The state will have to get approval from the federal government for these sweeping changes to the insurance program. About 1.8 million people in the state – roughly 18 percent of the population – use Medicaid.

Votes on the bill are expected next week.

For years, the state has used a network of doctors called Community Care of North Carolina to manage health care for most Medicaid patients. Those networks pay particular attention to patients with chronic diseases and work to help them avoid expensive trips to hospital emergency rooms.

A string of years when legislators had to find money to cover unexpected Medicaid costs helped fuel talk of change.

Medicaid budget shortfalls ranged from $335 million to more than $600 million between 2010 and 2013. One of the problems had been estimating how much the federal government would kick in each year.

The state began to talk seriously about privatization more than two years ago. Former state Health and Human Services secretary Aldona Wos floated the idea in early 2013. But faced with fierce opposition from doctors and hospitals, she backed away from proposing statewide Medicaid managed care contracts that likely would have gone to insurance companies. Instead, Gov. Pat McCrory’s administration backed “provider-led” health management where the state would, initially, share the financial risks with medical providers.

While the House backed the “provider-led” option, Senate Republicans said they were not convinced that approach would yield the budget predictability they wanted. Whether to open the state’s Medicaid business to commercial managed care has preoccupied legislators for more than a year.

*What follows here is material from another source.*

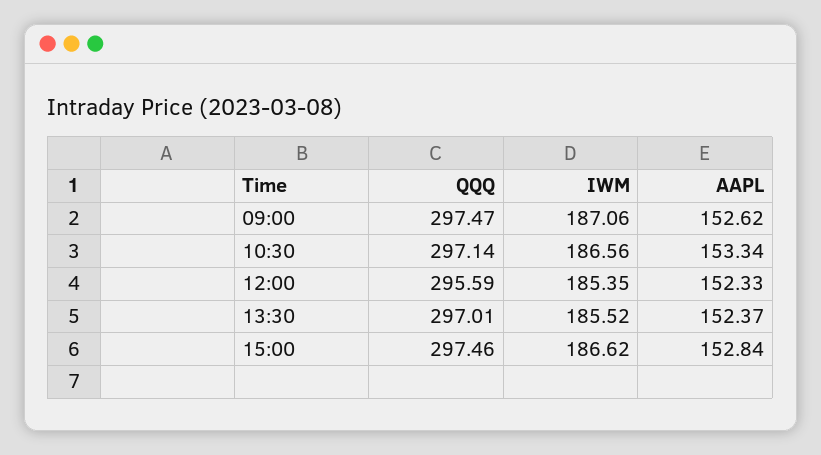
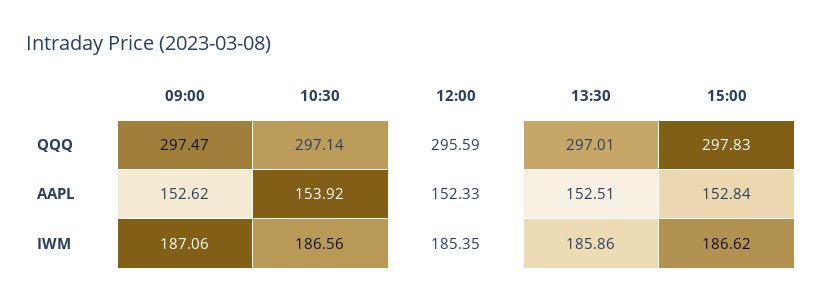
AAPL, 10:30: 153.34 -> 153.92
IWM, 13:30: 185.52 -> 185.86
AAPL, 13:30: 152.37 -> 152.51
QQQ, 15:00: 297.46 -> 297.83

The McCrory administration talked with legislators as they crafted this new proposal.

Bob Seligson, CEO of the N.C. Medical Society, has been one of the most vocal opponents of commercial insurers entering the state Medicaid business. He has highlighted other states’ struggles with managed care – increased expenses and companies leaving states when they say they can’t make money.

“Obviously, we have a lot of concerns,” Seligson said Thursday. He would be looking to see if provider protections ended up in the bill.

Hospitals had proposed having a three- to five-year phase-in after the changes receive federal approval. They wanted to give state health-care providers who form their own networks time to adapt to a system where they would be responsible for medical costs that exceed the per-patient payments.

Cody Hand, a lobbyist for the N.C. Hospital Association, said he was still evaluating the bill, but was worried because it allows less time for providers to prepare. Under the bill, per-patient payment contracts would begin 18 months after the federal government approves the Medicaid program changes.

Administrative changes will come over time. In about four to five years – a year after the per-patient contracts begin – the state will eliminate the state Medicaid office. A new division within the state Department of Health and Human Services –called the Division of Health Benefits – will administer the Medicaid program. Beginning in 2021, the legislature will confirm the person the governor appoints to run the new division. Directors will serve four-year terms.

Employees within the new division will be exempt from the State Personnel Act, meaning they will work “at will” and without the protections of state personnel law. The state pays for about 400 jobs in the Medicaid office.